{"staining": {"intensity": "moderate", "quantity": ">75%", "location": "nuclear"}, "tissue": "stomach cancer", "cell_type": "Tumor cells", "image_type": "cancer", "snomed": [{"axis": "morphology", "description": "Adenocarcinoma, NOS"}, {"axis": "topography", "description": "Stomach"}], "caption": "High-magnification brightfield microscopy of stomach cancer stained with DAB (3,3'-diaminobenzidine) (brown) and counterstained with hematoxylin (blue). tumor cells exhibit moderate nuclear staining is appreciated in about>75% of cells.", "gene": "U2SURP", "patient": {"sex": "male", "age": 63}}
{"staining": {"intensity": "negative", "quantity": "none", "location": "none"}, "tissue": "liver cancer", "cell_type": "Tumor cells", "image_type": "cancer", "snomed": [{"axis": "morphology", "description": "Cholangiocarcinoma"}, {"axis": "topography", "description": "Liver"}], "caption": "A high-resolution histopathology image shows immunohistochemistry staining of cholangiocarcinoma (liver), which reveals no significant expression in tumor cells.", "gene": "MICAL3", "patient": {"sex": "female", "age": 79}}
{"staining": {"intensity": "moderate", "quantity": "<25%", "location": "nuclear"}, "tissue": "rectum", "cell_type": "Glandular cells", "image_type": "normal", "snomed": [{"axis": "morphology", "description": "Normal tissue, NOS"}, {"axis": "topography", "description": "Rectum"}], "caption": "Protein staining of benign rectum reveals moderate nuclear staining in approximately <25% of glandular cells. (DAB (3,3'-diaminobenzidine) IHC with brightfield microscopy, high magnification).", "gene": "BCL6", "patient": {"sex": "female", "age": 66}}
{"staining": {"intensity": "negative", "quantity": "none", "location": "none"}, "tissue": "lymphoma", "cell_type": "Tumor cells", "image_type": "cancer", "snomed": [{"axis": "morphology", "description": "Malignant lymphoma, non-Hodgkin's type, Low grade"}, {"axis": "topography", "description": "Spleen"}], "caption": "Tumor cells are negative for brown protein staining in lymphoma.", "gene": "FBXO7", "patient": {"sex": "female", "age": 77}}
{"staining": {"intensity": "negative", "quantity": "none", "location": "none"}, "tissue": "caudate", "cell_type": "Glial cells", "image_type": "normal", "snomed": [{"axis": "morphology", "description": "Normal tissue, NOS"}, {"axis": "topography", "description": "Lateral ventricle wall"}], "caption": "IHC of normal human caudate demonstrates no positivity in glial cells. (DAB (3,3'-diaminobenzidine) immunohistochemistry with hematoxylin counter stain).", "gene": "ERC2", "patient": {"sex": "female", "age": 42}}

******************************

*PROBLEM*
Look through the entries and copy every line in which the string "brightfield" appears.

*FINISHED TASK*
{"staining": {"intensity": "moderate", "quantity": ">75%", "location": "nuclear"}, "tissue": "stomach cancer", "cell_type": "Tumor cells", "image_type": "cancer", "snomed": [{"axis": "morphology", "description": "Adenocarcinoma, NOS"}, {"axis": "topography", "description": "Stomach"}], "caption": "High-magnification brightfield microscopy of stomach cancer stained with DAB (3,3'-diaminobenzidine) (brown) and counterstained with hematoxylin (blue). tumor cells exhibit moderate nuclear staining is appreciated in about>75% of cells.", "gene": "U2SURP", "patient": {"sex": "male", "age": 63}}
{"staining": {"intensity": "moderate", "quantity": "<25%", "location": "nuclear"}, "tissue": "rectum", "cell_type": "Glandular cells", "image_type": "normal", "snomed": [{"axis": "morphology", "description": "Normal tissue, NOS"}, {"axis": "topography", "description": "Rectum"}], "caption": "Protein staining of benign rectum reveals moderate nuclear staining in approximately <25% of glandular cells. (DAB (3,3'-diaminobenzidine) IHC with brightfield microscopy, high magnification).", "gene": "BCL6", "patient": {"sex": "female", "age": 66}}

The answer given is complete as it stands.